Zum Geburtstag eines eindringlichen Erzählers
Am 4. Mai können wir dieses Jahr einem großen Schriftsteller zum 75. Geburtstag gratulieren, der im letzten Jahr gleich zweimal im Jüdischen Museum Berlin zu Besuch war: Amos Oz. Der preisgekrönte israelische Autor – er erhielt u. a. den Friedenspreis des deutschen Buchhandels (1992) und zuletzt den Franz-Kafka-Literaturpreis (2013) – stellte im vergangenen Oktober mit seiner Tochter, der Historikerin Fania Oz-Salzberger, das gemeinsame Buch Juden und Worte (dt. 2013) vor. In vier Kapiteln beschreiben die »beiden nicht-religiösen israelischen Juden« (S. 15) auf unterhaltsame Weise die historische Kontinuität der jüdischen Tradition anhand einer »Genealogie von Lesen und Schreiben« (S. 29). Sie sinnieren dabei über die mögliche Dichterin des Hoheliedes und andere »Frauen mit Stimme« (S. 77) und denken über die Bedeutung von Zeit und das Verhältnis von »Kollektivität und Individualität« (S. 179) nach.

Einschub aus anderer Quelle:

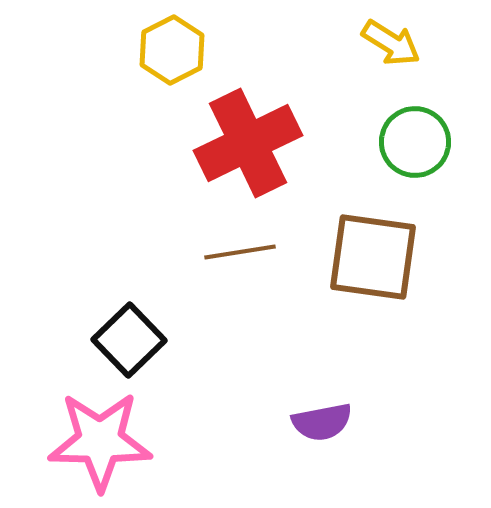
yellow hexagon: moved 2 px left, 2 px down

Als literarischer Autor war Amos Oz im März 2013 mit seinem jüngsten Erzählband Unter Freunden (2103, hebr. Original Bejn chaverim 2012) bei uns im Museum zu Gast. Die acht Erzählungen darin spielen im fiktiven Kibbuz Jikhat. Dass der Autor das Kibbuzleben kennt, merkt man seinen Geschichten gleich an – er verließ als knapp 15-Jähriger das Haus seines intellektuellen Vaters, um für viele Jahre im Kibbuz zu leben und zu arbeiten. Durch typische Orte wie die Kibbuzwäscherei, Kibbuzküche, Speisesaal, Kuh- und Hühnerstall, Obstplantagen und das Schwimmbad war auch mir, die ich Ende der 1990er Jahre vorübergehend in einem Kibbuz gelebt habe, der Schauplatz sofort vertraut. Die Diskussionen um das Kinderhaus verweisen hingegen auf einen konkreten Zeitraum: die goldenen 1950er Jahre der Kibbuzim.

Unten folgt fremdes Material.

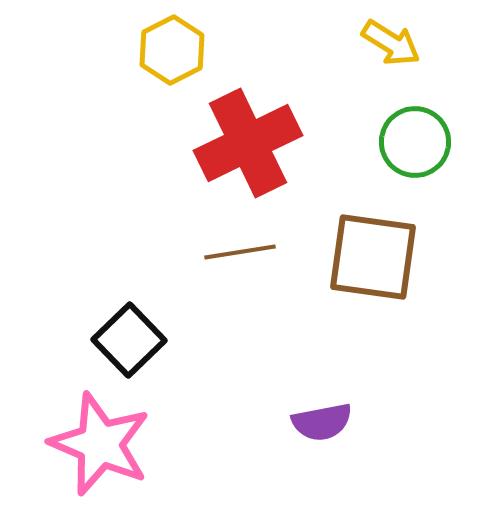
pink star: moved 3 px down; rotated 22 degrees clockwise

Die Geschichten beschäftigen sich mit menschlichen Grundkonstanten wie Liebe, Einsamkeit oder dem Hadern mit anstehenden Lebensentscheidungen. Die titelgebende Erzählung »Unter Freunden« etwa erzählt von der »Verwirrung« (S. 57), die der Vater Nachum empfindet, als seine Tochter ein Verhältnis mit ihrem Lehrer beginnt. Der Lehrer ist nämlich »einer der Gründer und Leitfiguren des Kibbuz« (S. 48) und hat bei Nachum selbst »einen festen Platz in seinem Herzen« (S. 57). Deshalb kommt nicht der erwartete Zorn auf, sondern Nachum denkt: »Liebe ist eine Art Entzündung: Sie erfasst dich und gibt dich wieder frei« (S. 66).

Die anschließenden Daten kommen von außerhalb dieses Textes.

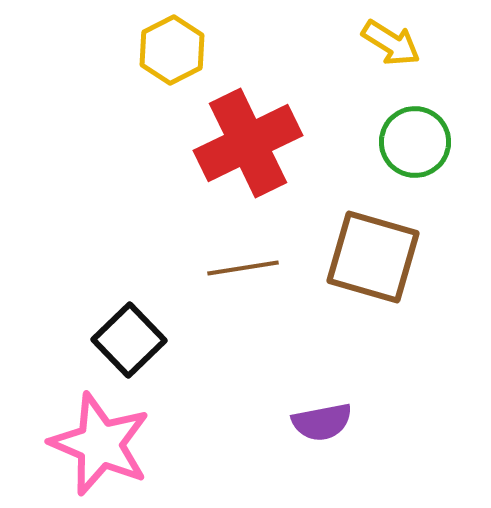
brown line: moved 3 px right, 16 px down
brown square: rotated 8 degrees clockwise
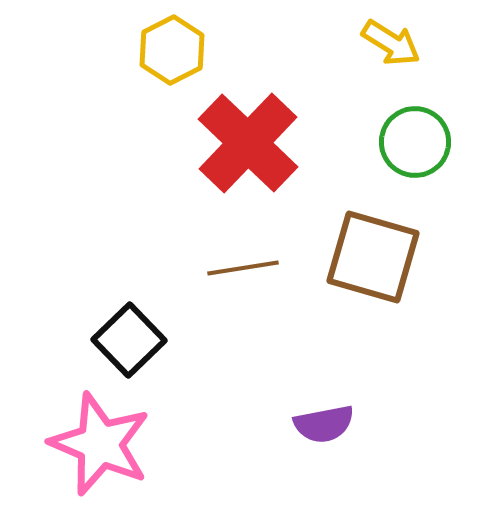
red cross: rotated 20 degrees counterclockwise
purple semicircle: moved 2 px right, 2 px down
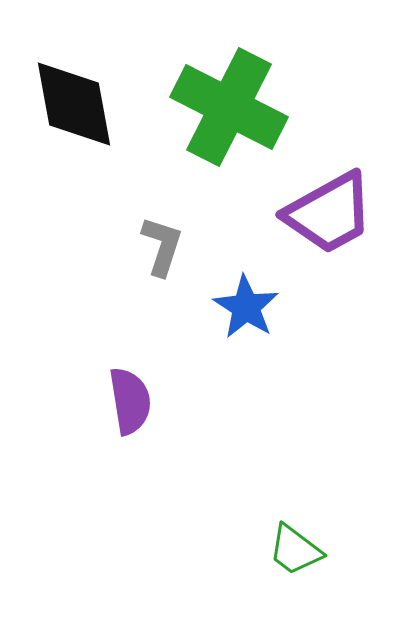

Der sympathische Kibbuzsekretär Joav Karni, um den eine andere Geschichte kreist (»In der Nacht«), macht auf die Schwierigkeiten von Freundschaft im Kibbuz aufmerksam: »Alle sind Chaverim, aber nur wenige sind miteinander befreundet« – die Fußnote der Übersetzerin erklärt: »Chaverim [hebr.]: Freunde; auch Genossen; Mitglieder« (S. 173). Joav ist der Meinung, »dass es für einen alternden, einsamen Junggesellen hier bei uns schwerer war als an anderen Orten, weil es im Kibbuz kein geeignetes Mittel gegen Einsamkeit gab. Und schlimmer als das: Von der Grundidee her verneinte unsere Gesellschaftsform die Einsamkeit« (S. 127).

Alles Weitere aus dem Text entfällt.